Parent’s role in their children’s homework

I know homework continues to be a controversial topic :-) no doubt about it. Some of us will be in favour of the Homework and some will completely oppose the homework. In fact there are number of theories and researches available on this topic either supporting or opposing the Homework policy and we all are pretty much aware of it…

Before moving further, let me clarify that I do support homework policy but in moderation, taking into account the students age, level of understanding and making sure they get ample time to finish the assigned task. At the same time, as a teacher, I too expect (yes expect) my students to finish their task in the given time if all the above constraints are fulfilled. Although I am not discussing here whether homework is good or bad instead I would like to understand & focus on how Parent’s attitude towards kid’s homework (up to 12yrs) affect them.

 Over the years I have seen and experienced the same situation, where many of my class students couldn’t finish their homework in spite of giving them age appropriate homework and enough time. It’s not just about completing the given task but about understanding the importance of education, hard work & responsibility at an early age. I don’t think whether a child having a homework or not is really an issue, the issue is more about what each family (parents) feels is important for their child’s development. I am neither an expert nor a researcher on this topic but I surely have enough experience as a teacher for kids 5-13yrs, as a stay-at-home mom & as a former full time working mom of two, to discuss this.

Let me begin by writing “Homework is a unique task given in the school/class but completed at home.” In short, homework expects school’s-child’s and parent’s involvement in completing the assigned task. It also expects that teachers and parents should join hands and work together to shape up child’s future. In the process, gradually make a child independent & responsible to complete his/her own task with the parental monitoring but not with complete involvement and interference.

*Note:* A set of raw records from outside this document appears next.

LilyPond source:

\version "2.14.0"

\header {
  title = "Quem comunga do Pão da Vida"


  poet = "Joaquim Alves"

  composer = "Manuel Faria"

My years of experience and observation suggest that if we, parents, take a more positive and supportive approach while dealing with kid’s homework or teaching them importance of education, then this encouragement could go a long way. To be honest, based on my personal experience, at times I find this approach very difficult & challenging but I have understood one thing over the years that persistence is the key to master this. Once in a while not following this approach is completely understandable considering we give detailed explanation to our kids and not make it a habit.

On the contrary, if we, parents, fail to do so then the children will surely lack this important study skill because we are the prime educators in our children’s lives and we continue to be the major influence on their learning. Hence I have decided to understand the day to day scenarios we, parents, go through which could adversely affect our children’s (up to 12yrs) attitude towards homework, classes or education in general. Taking into consideration the modern lifestyle, parenting skills and standards of living, I have consolidated this list —

  • Both mom and Dad are working & after a long stressful day they don’t want to spend time on the homework rather they want to give their kids a ‘Quality Time’.
  • One of the parents is at home but so occupied in different things that he/she has less or no time to look at the kid’s homework or tasks.
  • Most of the times, even if parents are physically at home or with children but their mind is pre-occupied with different things and are continuously on the phone (WA/FB etc) which restrict them to be with their children wholeheartedly.
  • Based on the parents interest and beliefs different priorities are given to different tasks and in the process some tasks get neglected.
  • Parents are willing to provide all the stuff needed to complete the task but parents either don’t have time or are not interested to sit down and help their children personally.
  • Most of the times personal commitments are so important that the homework takes a back seat.
  • Sometimes children are very playful or not interested in the task given to them and parents give in to their children’s wishes. Parents find these tasks as a tension-torture rather than a constructive activity and are not ready to encourage their children if they are not interested.
  • Sometimes we, parents, follow the ‘Convenient Parenting’ approach in which based on parent’s interest, mood, priorities, comfort, personal/professional commitments etc decides if a child could complete the task or not. As we all know, young children are very much under the direct influence (control) of their parents.

We, parents, want the best for our children and we try hard for that, at the same time we all know that our children don’t come in this world with “a personalized parenting guide “or “a personalized Instruction set on how to raise a child” hence everything we do for our children in their initial-formative years is kind of a trial-error method, based on the information acquired through books, websites or someone else’s experiences or advices. At the same time our beliefs, our upbringing, feelings, desires and thoughts play an important role while raising our children.

We, parents, should spend enough time with children and guide them properly in the initial years & make them understand the value of education and working hard rather than just getting the good grades or finishing the task. If we parents show interest and enthusiasm in our children’s work then they too think that their work is important and they should take it seriously. The children need more help and guidance in the initial years and we can provide that by making ourselves available whenever they need us. We parents should make our children understand that we are available for them to help if they get stuck or guide them but not to do their work/task completely on their behalf. Always praise children for their efforts-hard work this will give them the sense of achievement and they will start believing in themselves.

We all know that our children observe what we do, what we say and if we, parents, follow the good study skills, discipline, time management then our children will learn from our examples because it is easy to inculcate good habits at an early age. This will surely help our children to become independent, responsible and self-motivated performer.